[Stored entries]
┄┄┄┄┄┄┄┄┄┄

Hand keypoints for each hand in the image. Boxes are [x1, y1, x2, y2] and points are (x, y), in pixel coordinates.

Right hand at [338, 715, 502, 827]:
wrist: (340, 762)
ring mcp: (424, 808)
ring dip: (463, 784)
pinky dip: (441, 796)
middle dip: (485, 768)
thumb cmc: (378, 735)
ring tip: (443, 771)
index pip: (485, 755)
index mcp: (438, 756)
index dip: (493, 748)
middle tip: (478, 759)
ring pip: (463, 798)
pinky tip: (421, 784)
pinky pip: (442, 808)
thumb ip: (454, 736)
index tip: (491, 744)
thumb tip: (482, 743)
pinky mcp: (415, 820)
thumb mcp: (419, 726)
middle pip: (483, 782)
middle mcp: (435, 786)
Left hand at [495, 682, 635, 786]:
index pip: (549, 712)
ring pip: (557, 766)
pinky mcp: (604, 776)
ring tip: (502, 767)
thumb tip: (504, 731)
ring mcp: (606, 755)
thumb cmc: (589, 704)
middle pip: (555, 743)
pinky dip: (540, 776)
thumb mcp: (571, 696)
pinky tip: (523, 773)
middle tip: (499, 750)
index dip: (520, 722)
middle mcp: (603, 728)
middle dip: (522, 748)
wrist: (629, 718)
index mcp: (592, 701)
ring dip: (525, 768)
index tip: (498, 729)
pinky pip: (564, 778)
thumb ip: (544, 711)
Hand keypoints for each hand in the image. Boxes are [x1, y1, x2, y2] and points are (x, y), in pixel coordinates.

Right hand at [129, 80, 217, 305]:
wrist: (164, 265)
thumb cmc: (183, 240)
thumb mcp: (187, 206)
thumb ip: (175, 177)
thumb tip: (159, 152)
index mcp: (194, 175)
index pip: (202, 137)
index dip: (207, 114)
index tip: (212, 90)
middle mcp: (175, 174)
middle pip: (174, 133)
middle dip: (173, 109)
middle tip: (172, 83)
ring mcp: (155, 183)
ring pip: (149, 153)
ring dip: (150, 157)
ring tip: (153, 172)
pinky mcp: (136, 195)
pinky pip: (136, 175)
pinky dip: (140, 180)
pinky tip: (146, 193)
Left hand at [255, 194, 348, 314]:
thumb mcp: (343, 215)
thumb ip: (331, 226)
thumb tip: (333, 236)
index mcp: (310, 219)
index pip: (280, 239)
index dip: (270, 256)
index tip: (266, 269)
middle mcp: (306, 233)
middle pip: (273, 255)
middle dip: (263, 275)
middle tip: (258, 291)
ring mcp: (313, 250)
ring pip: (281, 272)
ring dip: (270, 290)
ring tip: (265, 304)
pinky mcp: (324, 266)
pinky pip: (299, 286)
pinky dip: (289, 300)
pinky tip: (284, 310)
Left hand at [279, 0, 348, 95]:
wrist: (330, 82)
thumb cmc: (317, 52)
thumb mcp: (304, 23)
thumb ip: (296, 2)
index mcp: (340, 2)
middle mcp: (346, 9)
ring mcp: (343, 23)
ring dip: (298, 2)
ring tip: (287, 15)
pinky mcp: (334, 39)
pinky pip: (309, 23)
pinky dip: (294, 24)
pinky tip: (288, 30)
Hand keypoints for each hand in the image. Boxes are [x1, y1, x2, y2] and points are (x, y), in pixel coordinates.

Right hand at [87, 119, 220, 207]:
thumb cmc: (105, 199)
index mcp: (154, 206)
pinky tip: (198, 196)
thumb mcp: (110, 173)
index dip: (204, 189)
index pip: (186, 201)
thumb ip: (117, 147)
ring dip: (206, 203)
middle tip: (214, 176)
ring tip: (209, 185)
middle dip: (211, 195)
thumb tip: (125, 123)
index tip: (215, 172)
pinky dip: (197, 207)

┄┄┄┄┄┄┄┄┄┄

= Directions =
Beginning at the line above with "ring mcp: (606, 755)" and finishing at the line with "thumb ip: (117, 147)", return each line exactly and return nothing else.

= Result of this task =
ring mcp: (606, 755)
thumb cmc: (589, 704)
middle pip: (555, 743)
pinky dip: (540, 776)
thumb mcp: (571, 696)
pinky tip: (523, 773)
middle tip: (499, 750)
index dip: (520, 722)
middle mcp: (603, 728)
middle dip: (522, 748)
wrist: (629, 718)
index mcp: (592, 701)
ring dip: (525, 768)
index tip: (498, 729)
pinky pip: (564, 778)
thumb ip: (544, 711)
Hand keypoints for each hand in the image. Boxes are [x1, y1, x2, y2] and points are (x, y), in pixel coordinates.

Right hand at [129, 80, 217, 305]:
wrist: (164, 265)
thumb cmc: (183, 240)
thumb mcp: (187, 206)
thumb ip: (175, 177)
thumb tip: (159, 152)
index mcp: (194, 175)
index pip: (202, 137)
index dip: (207, 114)
index tip: (212, 90)
middle mcp: (175, 174)
middle pip: (174, 133)
middle dip: (173, 109)
middle tip: (172, 83)
ring mcp: (155, 183)
ring pip: (149, 153)
ring dip: (150, 157)
ring tip: (153, 172)
pinky mcp: (136, 195)
pinky pip: (136, 175)
pinky dip: (140, 180)
pinky tip: (146, 193)
Left hand at [255, 194, 348, 314]:
thumb mcp: (343, 215)
thumb ip: (331, 226)
thumb tip: (333, 236)
index mcp: (310, 219)
index pip: (280, 239)
index dip: (270, 256)
index tip: (266, 269)
middle mcp: (306, 233)
middle pip: (273, 255)
middle dip: (263, 275)
middle tip: (258, 291)
ring mcp: (313, 250)
ring pip: (281, 272)
ring dip: (270, 290)
ring tip: (265, 304)
pinky mcp: (324, 266)
pinky pip: (299, 286)
pinky dip: (289, 300)
pinky tip: (284, 310)
Left hand at [279, 0, 348, 95]:
wrist: (330, 82)
thumb cmc: (317, 52)
thumb mcp: (304, 23)
thumb ip: (296, 2)
index mcp: (340, 2)
middle mcp: (346, 9)
ring mcp: (343, 23)
ring dip: (298, 2)
ring tip: (287, 15)
pinky mcp: (334, 39)
pinky pip: (309, 23)
pinky dip: (294, 24)
pinky tip: (288, 30)
Hand keypoints for each hand in the image. Boxes are [x1, y1, x2, y2] and points are (x, y), in pixel coordinates.

Right hand at [87, 119, 220, 207]:
thumb cmc: (105, 199)
index mcp: (154, 206)
pinky tip: (198, 196)
thumb mcp: (110, 173)
index dip: (204, 189)
index pip: (186, 201)
thumb ip: (117, 147)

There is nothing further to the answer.